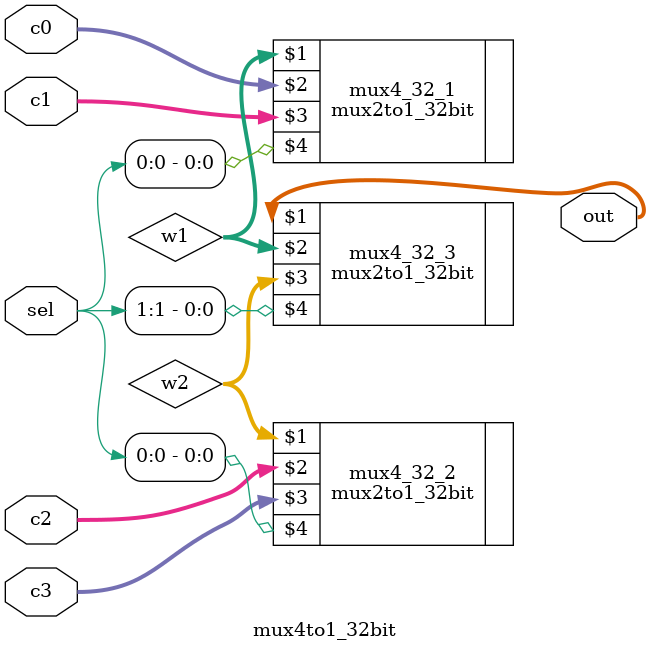
<source format=v>
module mux4to1_32bit(output[31:0]out,
							input[31:0]c0,
							input[31:0]c1,
							input[31:0]c2,
							input[31:0]c3,
							input[1:0] sel);
	wire [31:0] w1,w2;
	mux2to1_32bit mux4_32_1(w1,c0,c1,sel[0]);
	mux2to1_32bit mux4_32_2(w2,c2,c3,sel[0]);
	mux2to1_32bit mux4_32_3(out,w1,w2,sel[1]);

endmodule
</source>
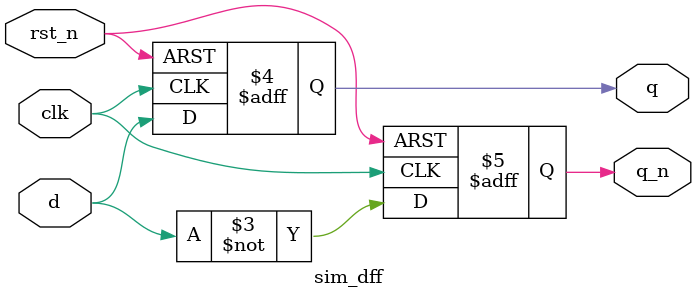
<source format=v>
`default_nettype none

module sim_dff (
	input  wire d,
	output reg  q,
	output reg  q_n,
	input  wire clk,
	input  wire rst_n
);

	always @(posedge clk or negedge rst_n)
		if (~rst_n) begin
			q   <= 1'b0;
			q_n <= 1'b1;
		end else begin
			q   <=  d;
			q_n <= ~d;
		end

endmodule
</source>
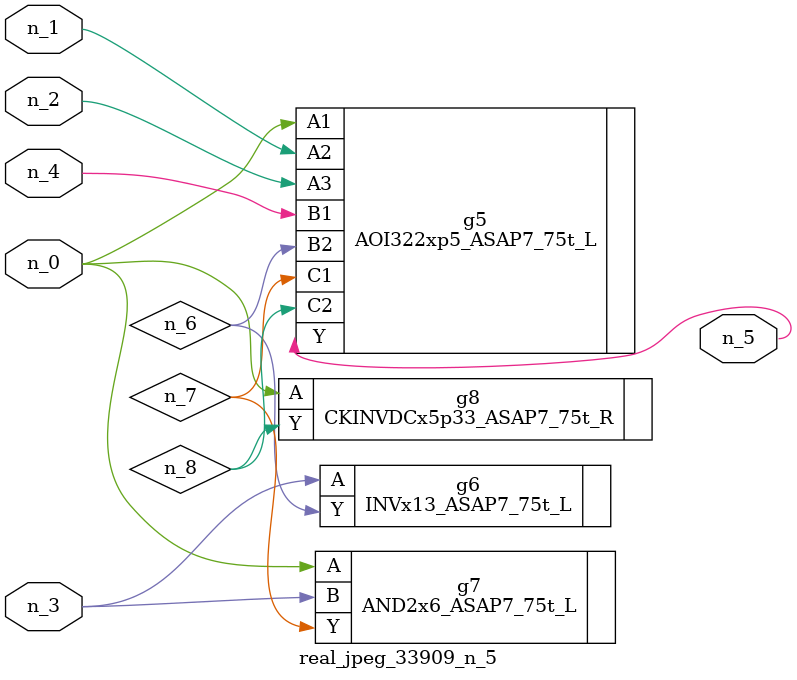
<source format=v>
module real_jpeg_33909_n_5 (n_4, n_0, n_1, n_2, n_3, n_5);

input n_4;
input n_0;
input n_1;
input n_2;
input n_3;

output n_5;

wire n_8;
wire n_6;
wire n_7;

AOI322xp5_ASAP7_75t_L g5 ( 
.A1(n_0),
.A2(n_1),
.A3(n_2),
.B1(n_4),
.B2(n_6),
.C1(n_7),
.C2(n_8),
.Y(n_5)
);

AND2x6_ASAP7_75t_L g7 ( 
.A(n_0),
.B(n_3),
.Y(n_7)
);

CKINVDCx5p33_ASAP7_75t_R g8 ( 
.A(n_0),
.Y(n_8)
);

INVx13_ASAP7_75t_L g6 ( 
.A(n_3),
.Y(n_6)
);


endmodule
</source>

◆ ◆ ◆

About this task → Look through the material above for the word "wire" and copy every line that has it.

Task response →
	wire [31:0] w1,w2;
	input  wire d,
	input  wire clk,
	input  wire rst_n
wire n_8;
wire n_6;
wire n_7;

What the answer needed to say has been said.